Kebebasan sejati datang ketika kita tidak menuntut apa pun dari dunia. Ketika hati tidak lagi bergantung pada penghargaan atau penolakan. Ketika bisa melewati hina dan puji dengan batin yang sama—damai.

 

Saya tidak menolak teknologi, tapi saya juga tidak mengejarnya. Saya bisa makan makanan sederhana, tidur di lantai, dan duduk berjam-jam dalam meditasi. Semua itu bukan untuk menyiksa diri, melainkan untuk mengingatkan bahwa kebahagiaan tidak datang dari luar.

 

Sebagai Bhikkhu, saya tidak menghakimi siapa pun. Saya hanya ingin menunjukkan bahwa hidup bisa dijalani dengan ringan, tanpa beban keinginan yang terus membakar.

Bab 14: His Holiness Dalai Lama

“Menjadi diri sendiri bukan berarti mengikuti kehendak ego, tapi setia pada suara hati yang jujur dan sadar.”

 

Dalam hidup ini, kita sering diajarkan untuk menyesuaikan diri—dengan keluarga, masyarakat, bahkan ekspektasi agama. Tapi dalam proses itu, kita perlahan menjauh dari siapa diri kita sebenarnya. Saya juga pernah mengalaminya: mencoba menjadi seperti yang diharapkan orang, agar diterima, agar tidak dianggap aneh.

- **Materi Hasil Ekstraksi**
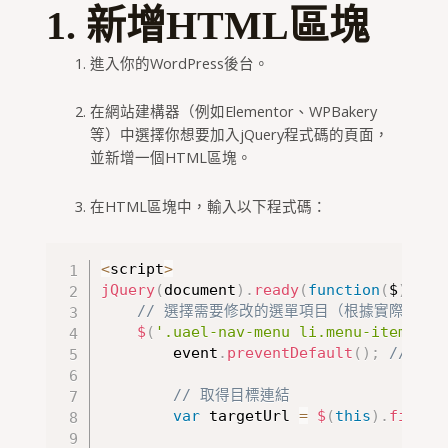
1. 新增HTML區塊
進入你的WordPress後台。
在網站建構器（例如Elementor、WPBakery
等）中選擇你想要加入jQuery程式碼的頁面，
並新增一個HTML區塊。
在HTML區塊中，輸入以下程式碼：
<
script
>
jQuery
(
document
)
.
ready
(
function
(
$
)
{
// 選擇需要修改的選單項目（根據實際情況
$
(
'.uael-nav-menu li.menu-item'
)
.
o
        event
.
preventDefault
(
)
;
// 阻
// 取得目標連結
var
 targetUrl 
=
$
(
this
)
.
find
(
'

==

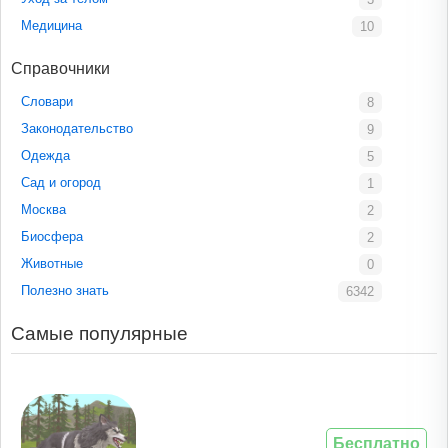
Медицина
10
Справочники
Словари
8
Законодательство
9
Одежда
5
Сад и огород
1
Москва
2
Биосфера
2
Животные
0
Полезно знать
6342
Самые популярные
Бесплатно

- **Tugas Latihan**
1. Menurut kutipan renungan, kapan kebebasan sejati datang?
2. Lanjutkan kutipan renungan mulai dari sesudah kalimat terakhirnya.
Baris-baris di atas tidak ada hubungannya dengan kutipan renungan.

- **Jawaban Tertulis**
1. Kebebasan sejati datang ketika kita tidak menuntut apa pun dari dunia.

2.
Namun semakin saya mencoba menyesuaikan diri, batin saya justru makin gelisah. Hingga suatu titik saya menyadari: saya harus punya keberanian untuk menjadi Bhikkhu yang jujur pada jalannya sendiri. Walau berbeda, walau sunyi, asal tidak melukai siapa pun dan tetap menjaga nilai-nilai luhur Dhamma—saya harus menjalani jalan yang sesuai dengan suara hati.

 

“Berani menjadi diri sendiri adalah bentuk penghormatan terdalam pada kehidupan yang telah diberikan kepada kita.”

 

Keberanian ini tidak datang begitu saja. Ia lahir dari proses panjang: meditasi, perenungan, jatuh bangun menghadapi tekanan dari luar dan dalam. Tapi justru karena saya memilih untuk hidup otentik, saya bisa menjalani kebhikkhuan dengan damai, tanpa beban untuk berpura-pura.

 

Saya tidak mengikuti gaya Bhikkhu lain yang tampil dengan cara tertentu. Saya tidak memakai gelar, tidak membangun citra, tidak ingin dikenal. Saya hanya ingin menjalani hidup Dhamma sebagaimana saya pahami dengan tulus.

 

Ketika kita berani menjadi diri sendiri, kita juga membebaskan orang lain. Kita tidak lagi menuntut orang untuk mengikuti kita, dan kita pun tidak merasa bersalah karena berbeda.

Bab 15: Berjumpa Gus Dur

“Setiap zaman memiliki tantangannya sendiri. Dan Dhamma, bila benar dipahami, selalu relevan menjawab kebutuhan zaman itu.”

 

Zaman terus berubah. Kehidupan manusia bergerak dari tradisi ke modernitas, dari komunitas ke individualisme, dari kesederhanaan ke kemajuan teknologi. Sebagai seorang Bhikkhu, saya tidak bisa menutup mata terhadap perubahan ini. Saya tidak anti-kemajuan, tapi saya percaya bahwa kemajuan tanpa arah batin justru membawa lebih banyak penderitaan.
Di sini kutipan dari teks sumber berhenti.